Exercise instructions »
After locating the line with "particular, según las" in the entries below, output it and each following line up to and including the line with "infoline@catena.ro", exactly and without pictures.

==*==

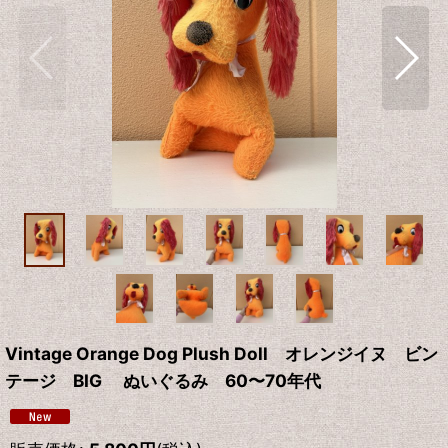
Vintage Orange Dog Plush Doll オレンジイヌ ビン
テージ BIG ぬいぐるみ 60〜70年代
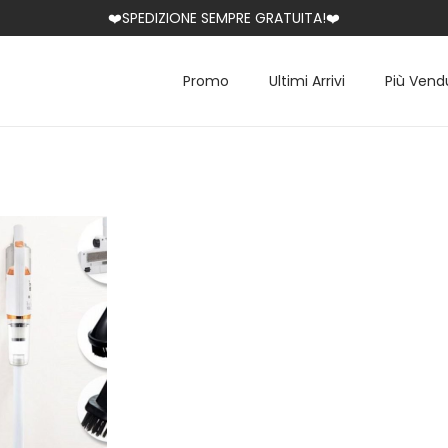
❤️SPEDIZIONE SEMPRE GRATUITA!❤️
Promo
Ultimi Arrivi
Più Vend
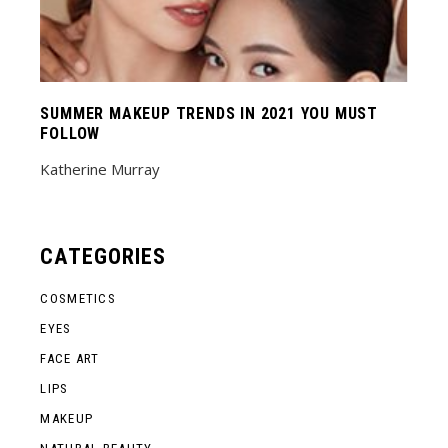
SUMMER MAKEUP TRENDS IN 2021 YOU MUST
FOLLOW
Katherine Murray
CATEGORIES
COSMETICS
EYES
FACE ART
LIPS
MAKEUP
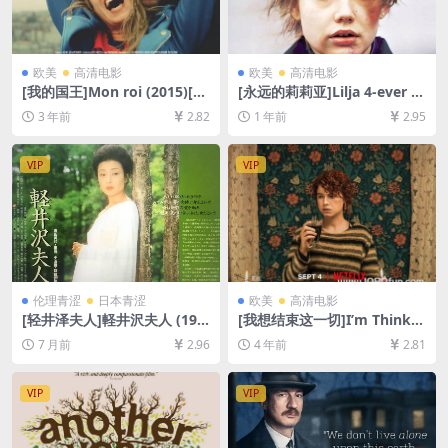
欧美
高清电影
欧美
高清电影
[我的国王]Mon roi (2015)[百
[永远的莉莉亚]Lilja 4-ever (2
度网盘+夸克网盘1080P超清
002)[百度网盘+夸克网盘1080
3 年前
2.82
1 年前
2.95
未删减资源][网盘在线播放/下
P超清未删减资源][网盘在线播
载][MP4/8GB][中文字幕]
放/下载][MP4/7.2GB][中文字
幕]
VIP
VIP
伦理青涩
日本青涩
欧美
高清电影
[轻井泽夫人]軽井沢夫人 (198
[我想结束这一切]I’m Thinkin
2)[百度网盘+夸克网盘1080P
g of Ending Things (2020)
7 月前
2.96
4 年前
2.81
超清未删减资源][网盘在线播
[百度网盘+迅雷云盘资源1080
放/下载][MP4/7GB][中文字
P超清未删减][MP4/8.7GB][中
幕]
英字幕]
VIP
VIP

==*==

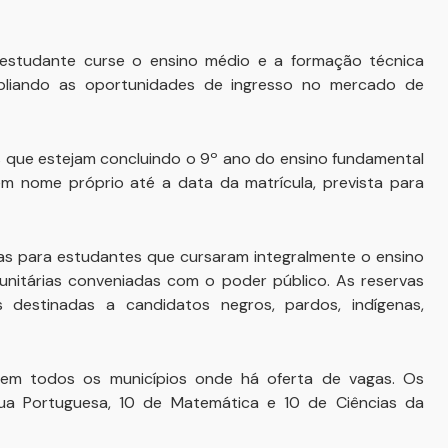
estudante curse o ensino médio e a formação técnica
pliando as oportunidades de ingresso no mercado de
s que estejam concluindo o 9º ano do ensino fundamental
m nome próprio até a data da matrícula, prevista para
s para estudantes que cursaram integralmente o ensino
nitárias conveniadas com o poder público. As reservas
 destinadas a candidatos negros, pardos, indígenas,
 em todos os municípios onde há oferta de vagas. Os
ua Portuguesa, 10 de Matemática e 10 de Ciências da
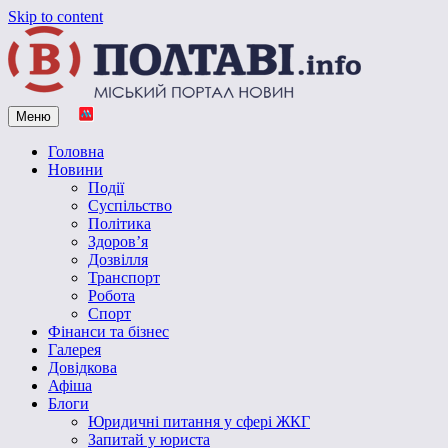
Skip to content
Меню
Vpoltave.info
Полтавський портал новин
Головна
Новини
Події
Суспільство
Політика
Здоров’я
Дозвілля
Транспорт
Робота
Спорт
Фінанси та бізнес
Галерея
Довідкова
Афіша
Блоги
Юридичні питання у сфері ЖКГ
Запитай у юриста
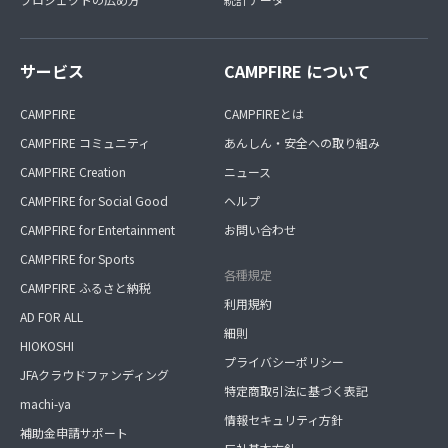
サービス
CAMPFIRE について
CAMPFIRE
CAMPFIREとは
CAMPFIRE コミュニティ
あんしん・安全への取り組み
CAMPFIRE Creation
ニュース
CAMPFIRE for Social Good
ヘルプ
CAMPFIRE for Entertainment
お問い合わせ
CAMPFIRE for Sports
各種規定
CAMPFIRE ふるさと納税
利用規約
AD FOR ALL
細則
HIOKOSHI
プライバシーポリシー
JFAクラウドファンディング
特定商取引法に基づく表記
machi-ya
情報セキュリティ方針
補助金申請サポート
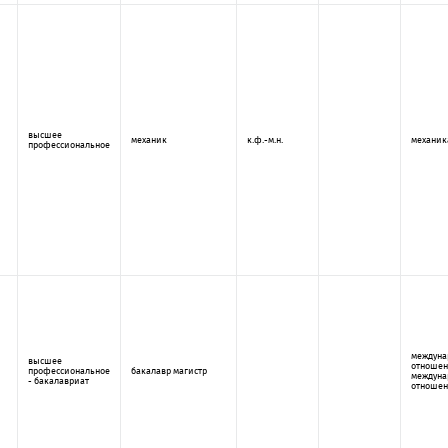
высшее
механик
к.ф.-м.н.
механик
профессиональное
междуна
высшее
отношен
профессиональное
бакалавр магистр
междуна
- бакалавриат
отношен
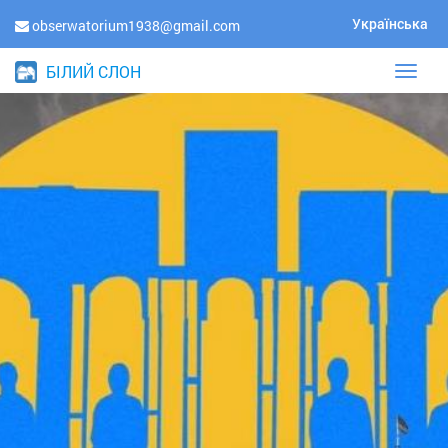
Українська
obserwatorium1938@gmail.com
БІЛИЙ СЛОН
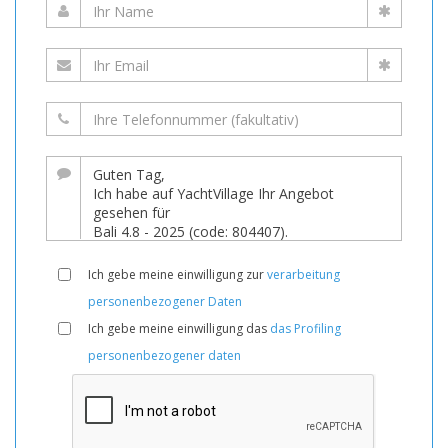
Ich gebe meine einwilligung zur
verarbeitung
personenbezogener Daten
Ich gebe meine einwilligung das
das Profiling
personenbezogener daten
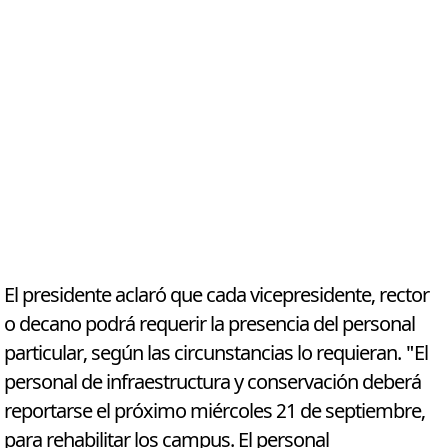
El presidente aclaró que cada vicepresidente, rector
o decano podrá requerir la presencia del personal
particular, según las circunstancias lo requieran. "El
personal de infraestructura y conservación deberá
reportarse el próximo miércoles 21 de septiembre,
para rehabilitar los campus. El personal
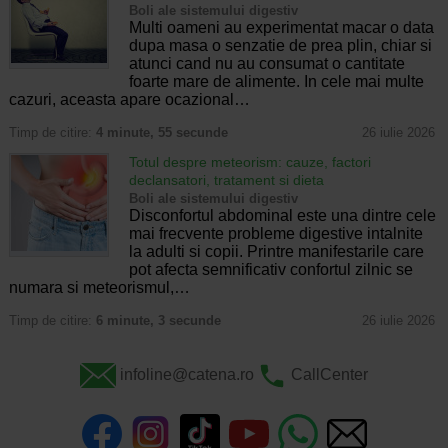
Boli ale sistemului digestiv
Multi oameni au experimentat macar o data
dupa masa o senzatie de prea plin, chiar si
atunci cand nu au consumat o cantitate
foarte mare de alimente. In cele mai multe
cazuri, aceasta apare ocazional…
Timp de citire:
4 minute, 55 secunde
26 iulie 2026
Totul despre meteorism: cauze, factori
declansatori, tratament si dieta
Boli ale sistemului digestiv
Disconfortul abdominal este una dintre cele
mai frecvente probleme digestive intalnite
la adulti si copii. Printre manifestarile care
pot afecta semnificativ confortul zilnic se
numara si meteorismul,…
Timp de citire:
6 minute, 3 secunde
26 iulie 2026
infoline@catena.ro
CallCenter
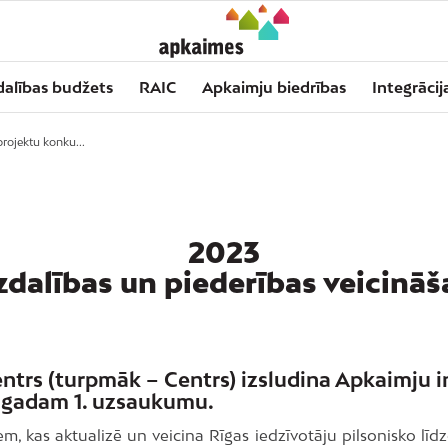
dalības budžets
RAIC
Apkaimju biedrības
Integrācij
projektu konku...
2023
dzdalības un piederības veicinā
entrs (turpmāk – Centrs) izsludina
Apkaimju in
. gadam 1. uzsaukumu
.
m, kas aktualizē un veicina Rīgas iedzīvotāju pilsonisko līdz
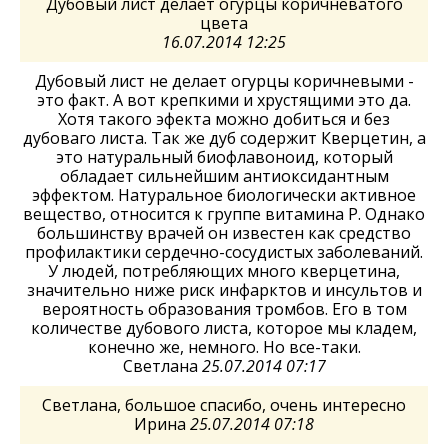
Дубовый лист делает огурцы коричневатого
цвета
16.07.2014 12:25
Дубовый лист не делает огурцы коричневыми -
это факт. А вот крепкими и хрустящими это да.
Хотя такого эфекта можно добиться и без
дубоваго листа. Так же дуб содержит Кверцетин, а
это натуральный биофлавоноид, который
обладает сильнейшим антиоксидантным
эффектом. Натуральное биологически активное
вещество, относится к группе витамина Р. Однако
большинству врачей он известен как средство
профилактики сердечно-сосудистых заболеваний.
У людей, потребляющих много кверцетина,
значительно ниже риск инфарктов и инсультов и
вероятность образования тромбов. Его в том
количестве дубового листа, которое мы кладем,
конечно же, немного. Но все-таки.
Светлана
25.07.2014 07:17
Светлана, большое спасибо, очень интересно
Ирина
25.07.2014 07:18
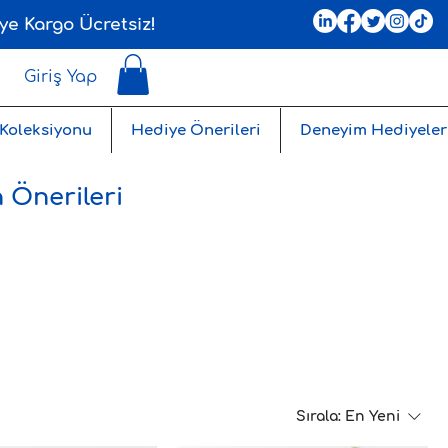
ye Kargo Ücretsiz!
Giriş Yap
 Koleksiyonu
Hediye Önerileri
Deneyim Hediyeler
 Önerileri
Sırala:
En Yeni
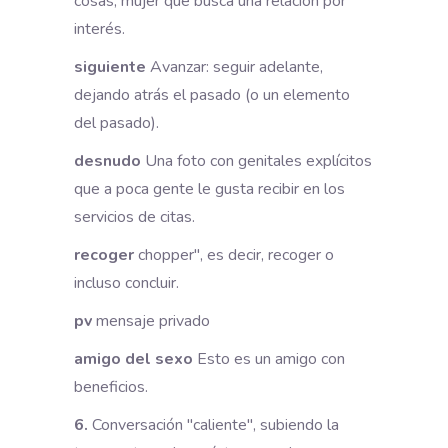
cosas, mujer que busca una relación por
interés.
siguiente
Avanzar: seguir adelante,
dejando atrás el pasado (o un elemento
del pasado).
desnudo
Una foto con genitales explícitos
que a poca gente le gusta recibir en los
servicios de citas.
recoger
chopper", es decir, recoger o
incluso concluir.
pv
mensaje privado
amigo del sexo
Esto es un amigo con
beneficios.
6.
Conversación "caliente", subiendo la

==*==

Result of the task »
particular, según las circunstancias lo requieran. "El
personal de infraestructura y conservación deberá
reportarse el próximo miércoles 21 de septiembre,
para rehabilitar los campus. El personal
Boli ale sistemului digestiv
Multi oameni au experimentat macar o data
dupa masa o senzatie de prea plin, chiar si
atunci cand nu au consumat o cantitate
foarte mare de alimente. In cele mai multe
cazuri, aceasta apare ocazional…
Timp de citire:
4 minute, 55 secunde
26 iulie 2026
Totul despre meteorism: cauze, factori
declansatori, tratament si dieta
Boli ale sistemului digestiv
Disconfortul abdominal este una dintre cele
mai frecvente probleme digestive intalnite
la adulti si copii. Printre manifestarile care
pot afecta semnificativ confortul zilnic se
numara si meteorismul,…
Timp de citire:
6 minute, 3 secunde
26 iulie 2026
infoline@catena.ro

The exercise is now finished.